Let’s start with the bad news:
-The incidence of pneumonia, a potentially fatal complication of the flu has been rising since the second week of January.
-Death rates have also increased over the same period of time.
Sadly, 20 pediatric deaths have been attributed to flu illnesses as of January 11th.
-The majority of strains cultured from those sick from the flu have the H1N1 type. This is the same virus from the pandemic of 2009 which was very lethal.
-More than 60 percent of the hospitalizations have been of people between ages 18 and 64. Most other admissions have been children under 5 years of age. This differs from past flu seasons which reflected a predominance in hospitalizations of young children and the elderly. This suggests the current flu viruses are targeting a younger adult population (which may cause it to be more widespread since this age group is more mobile).
-Supplies of the drugs used to treat influenza are starting to run short in certain areas.
So What’s the Good News?
-The currently available flu vaccine protects you against H1N1 (Great news if you have been vaccinated).
-The majority of current strains of H1N1 are sensitive to Oseltamivar (Tamiflu) and Zanamivir (Relenza) which are the more commonly used antiviral drugs. There are a small number of reports of H1N1 resistance to Oseltamivar (less than 1 percent).
-Although the prevailing strain is 2009’s H1N1, it does not at this point appear to be as lethal as it was five years ago.
-Since that time (2009), the vaccination campaign, flu vaccine awareness and accessibility to the flu vaccine has increased, possibly explaining the lower number of hospitalizations and deaths so far.
- It’s not too late to get the flu vaccine. It only takes a couple of weeks for the immune system to respond and supply you with protective antibodies.
Here are Three Action Points Published by the CDC:
1) Take time get the flu vaccine. Familiarize yourself with current vaccine recommendations and get vaccinated. It's the best step to take for flu prevention. Again, it’s not too late.
2) Practice daily preventive actions to stop the spread of germs. Try to avoid sick people (that would be very difficult for people who are in healthcare like me). If you develop a flu-like illness stay home for at least 24 hours after the fever is gone, except to seek medical care.

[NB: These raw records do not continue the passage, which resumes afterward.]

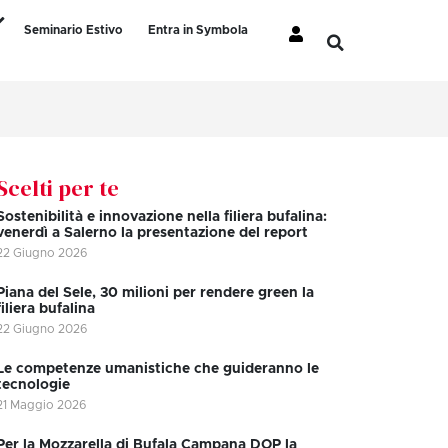
Seminario Estivo
Entra in Symbola
Scelti per te
Sostenibilità e innovazione nella filiera bufalina:
venerdì a Salerno la presentazione del report
22 Giugno 2026
Piana del Sele, 30 milioni per rendere green la
filiera bufalina
22 Giugno 2026
Le competenze umanistiche che guideranno le
tecnologie
21 Maggio 2026
Per la Mozzarella di Bufala Campana DOP la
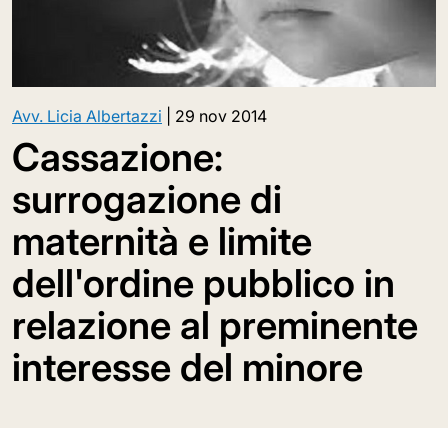
Avv. Licia Albertazzi
|
29 nov 2014
Cassazione:
surrogazione di
maternità e limite
dell'ordine pubblico in
relazione al preminente
interesse del minore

Cover your nose and mouth when you sneeze or cough. Wash your hands with soap and water, but if not available, use an alcohol based hand cleaner. Avoid touching your nose and mouth as much as possible. Germs more easily spread from one person or thing (such as a counter top) from the hands contacting the face. Wash off desks, counter tops or work stations that are frequented by other people before you contact them. Virus particles may stay alive for two weeks in droplets (moist or dry) of mucus or saliva that have landed on hard surfaces following a cough or sneeze.
3) If you suspect you have the flu ask your doctor about antiviral drug therapy. Certain chronic diseases may place you at high risk for having life threatening complications associated with flu syndrome. Some of these diseases include asthma, emphysema, heart conditions, diabetes and chronic kidney disorders. Antiviral drug therapy may shorten the duration of the flu syndrome and decrease the severity of symptoms. In addition, antiviral drugs may decrease the risk of complications. It’s important to contact your doctor within the first couple of days in order to maximize the potential benefit.
Signs of the flu include: sore throat, runny and stuffy nose, headache, fever, cough, chills, body aches and fatigue. Four or more of the above symptoms this time of the year may signal the flu or flu-like illness.
Let’s beat the flu to the punch and do all we can to keep ourselves, loved ones, friends and co-workers healthy by taking the above three action steps.